Pandemic getaways a concern for residents
Urban visitors ‘know people live here, but they don’t care ... they know there’s no enforcement’
Isolation getaway: It’s a great idea, or at least sounds like one.
Head off on your boat or RV, head to the bush with your tent and your 12-packs: Where better to be safe than in the great outdoors?
Except the shores off where you’re anchored and the forest you’re camping in, those are people’s homes, too. Think of it this way: Just because someone’s not using that patch of grass at the moment, doesn’t mean it’s not still someone’s backyard.
“They know people live here, but they don’t care,” Squamish-Lillooet Regional District chairman Tony Rainbow said. “They know there’s no enforcement, or very little.”
The district has one bylaw enforcement officer, based in Pemberton, and she works just two days a week.
The traffic is steady, he said.

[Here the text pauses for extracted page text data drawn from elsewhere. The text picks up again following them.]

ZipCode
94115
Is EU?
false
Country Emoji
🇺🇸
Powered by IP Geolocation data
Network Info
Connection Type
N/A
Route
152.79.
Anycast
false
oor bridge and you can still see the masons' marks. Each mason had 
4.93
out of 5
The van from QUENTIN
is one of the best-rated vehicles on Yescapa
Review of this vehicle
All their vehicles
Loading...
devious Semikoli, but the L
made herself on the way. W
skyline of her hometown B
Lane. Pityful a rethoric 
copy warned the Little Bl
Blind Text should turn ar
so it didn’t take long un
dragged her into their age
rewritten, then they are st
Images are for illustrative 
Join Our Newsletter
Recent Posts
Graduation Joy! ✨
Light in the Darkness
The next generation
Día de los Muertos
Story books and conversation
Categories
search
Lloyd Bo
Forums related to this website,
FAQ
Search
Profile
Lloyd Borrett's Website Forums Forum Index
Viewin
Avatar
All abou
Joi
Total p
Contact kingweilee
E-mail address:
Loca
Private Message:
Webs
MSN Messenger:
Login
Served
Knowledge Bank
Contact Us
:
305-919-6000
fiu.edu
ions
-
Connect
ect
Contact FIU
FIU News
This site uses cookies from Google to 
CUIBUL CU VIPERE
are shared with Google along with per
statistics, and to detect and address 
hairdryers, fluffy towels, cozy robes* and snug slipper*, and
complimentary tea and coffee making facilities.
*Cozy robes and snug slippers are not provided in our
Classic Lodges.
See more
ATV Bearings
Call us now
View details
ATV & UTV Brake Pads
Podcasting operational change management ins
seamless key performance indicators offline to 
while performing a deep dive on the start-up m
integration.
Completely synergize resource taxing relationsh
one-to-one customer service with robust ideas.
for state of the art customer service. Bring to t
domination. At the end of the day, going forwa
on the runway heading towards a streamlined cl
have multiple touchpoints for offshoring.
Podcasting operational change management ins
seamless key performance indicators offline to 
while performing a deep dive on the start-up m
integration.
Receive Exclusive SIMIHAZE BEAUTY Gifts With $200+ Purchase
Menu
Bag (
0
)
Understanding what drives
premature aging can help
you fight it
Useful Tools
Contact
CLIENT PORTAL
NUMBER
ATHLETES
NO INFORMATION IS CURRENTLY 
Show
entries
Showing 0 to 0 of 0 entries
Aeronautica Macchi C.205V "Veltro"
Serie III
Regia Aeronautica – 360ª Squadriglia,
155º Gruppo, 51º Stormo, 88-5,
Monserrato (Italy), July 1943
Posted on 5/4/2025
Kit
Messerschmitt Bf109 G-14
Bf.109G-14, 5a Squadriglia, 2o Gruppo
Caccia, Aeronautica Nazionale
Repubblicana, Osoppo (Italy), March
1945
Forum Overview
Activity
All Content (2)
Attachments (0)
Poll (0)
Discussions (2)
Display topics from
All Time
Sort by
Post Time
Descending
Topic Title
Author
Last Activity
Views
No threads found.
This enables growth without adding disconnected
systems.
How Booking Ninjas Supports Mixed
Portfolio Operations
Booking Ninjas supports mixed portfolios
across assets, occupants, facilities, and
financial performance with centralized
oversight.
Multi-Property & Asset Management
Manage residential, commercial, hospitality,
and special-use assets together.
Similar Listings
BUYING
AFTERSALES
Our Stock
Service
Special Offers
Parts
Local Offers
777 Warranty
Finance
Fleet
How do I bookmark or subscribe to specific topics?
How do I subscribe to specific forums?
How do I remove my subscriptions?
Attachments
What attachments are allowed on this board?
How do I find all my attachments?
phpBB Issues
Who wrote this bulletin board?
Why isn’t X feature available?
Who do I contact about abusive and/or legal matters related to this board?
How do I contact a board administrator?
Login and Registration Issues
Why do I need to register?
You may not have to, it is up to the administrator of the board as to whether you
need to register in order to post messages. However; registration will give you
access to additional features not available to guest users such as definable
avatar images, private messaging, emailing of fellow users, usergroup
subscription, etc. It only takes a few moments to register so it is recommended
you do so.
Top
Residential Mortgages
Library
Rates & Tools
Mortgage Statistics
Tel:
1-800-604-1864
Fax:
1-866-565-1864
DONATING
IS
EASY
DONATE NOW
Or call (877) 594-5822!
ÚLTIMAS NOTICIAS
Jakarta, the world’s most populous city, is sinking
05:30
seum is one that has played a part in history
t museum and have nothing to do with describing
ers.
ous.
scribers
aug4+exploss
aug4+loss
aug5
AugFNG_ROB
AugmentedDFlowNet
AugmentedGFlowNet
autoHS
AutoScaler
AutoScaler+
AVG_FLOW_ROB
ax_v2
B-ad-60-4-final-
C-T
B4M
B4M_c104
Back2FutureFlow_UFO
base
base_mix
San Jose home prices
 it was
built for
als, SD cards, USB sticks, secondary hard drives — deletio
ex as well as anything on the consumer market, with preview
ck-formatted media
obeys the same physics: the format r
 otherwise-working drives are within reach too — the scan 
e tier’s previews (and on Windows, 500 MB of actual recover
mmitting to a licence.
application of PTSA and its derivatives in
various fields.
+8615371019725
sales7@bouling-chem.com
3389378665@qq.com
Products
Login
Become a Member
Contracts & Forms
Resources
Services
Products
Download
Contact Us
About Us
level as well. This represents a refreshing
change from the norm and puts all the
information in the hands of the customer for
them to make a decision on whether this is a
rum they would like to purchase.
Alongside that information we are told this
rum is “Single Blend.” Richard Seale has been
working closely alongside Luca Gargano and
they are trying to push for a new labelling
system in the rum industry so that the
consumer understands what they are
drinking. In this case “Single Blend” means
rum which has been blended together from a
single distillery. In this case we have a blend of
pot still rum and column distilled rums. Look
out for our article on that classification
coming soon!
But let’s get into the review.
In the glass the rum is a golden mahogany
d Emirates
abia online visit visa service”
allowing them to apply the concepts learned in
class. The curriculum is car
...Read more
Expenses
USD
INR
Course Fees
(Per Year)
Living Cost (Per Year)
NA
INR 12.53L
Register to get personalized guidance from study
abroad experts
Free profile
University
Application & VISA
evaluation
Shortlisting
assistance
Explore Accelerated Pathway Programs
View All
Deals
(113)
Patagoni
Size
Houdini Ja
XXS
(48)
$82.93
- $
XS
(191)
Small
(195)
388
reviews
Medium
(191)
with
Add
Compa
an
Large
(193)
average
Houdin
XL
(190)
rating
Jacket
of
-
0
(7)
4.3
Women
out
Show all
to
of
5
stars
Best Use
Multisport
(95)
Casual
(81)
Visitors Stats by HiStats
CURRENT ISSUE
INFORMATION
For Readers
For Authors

One car travelling in Paradise
Valley was clocked going 140 kilometres an hour in a 30-km/h zone.
One area resident, Geoff Park, sent Rainbow a photo showing a handful of parked cars: “Driving home (on Sunday),” he emailed Rainbow. “Group of about 12 bikers having a close gathering. And a totally separate group of about four or five people having a picnic, complete with folding picnic table.”
The were all adults and clearly not from the area.
“It’s a nuisance,” Rainbow said, “but of more concern is it flies in the face of everything (provincial medical health officer) Bonnie Henry is saying.”
It’s not like the province, or at least its wilderness, has shut down. Some places are open; hunters and fishers are still being granted licences.
But a lot of tourist destinations have hung out signs saying: please don’t come.
“People with the financial means to escape urban lockdown are exercising their privilege to do so,” said Dan Bertrand, regional director of the Central Coast Regional District, an area encompassing 22,000 square kilometres.
“We’re concerned about folks coming in and bringing COVID-19 with them. We need the provincial government to step up and support First Nations because those people may bring COVID-19 into the island communities.
“It’s a case study, a classic example, of why we need government regulations.”
A non-essential travel ban isn’t a radical idea, he said. Our freedom-loving neighbours in Alaska have implemented a statewide one, for instance.
So has the Northwest Territories.
The Inside Passage, basically a marine highway between Washington State and Alaska, is bustling with boats, the ones from Washington and Oregon presumably having entered Canadian waters before the border closed, joining yachts from the Lower Mainland and Vancouver Island.
“They stop in for supplies and provisions,” Bertrand said. “It brings a lot of concern to the residents here.”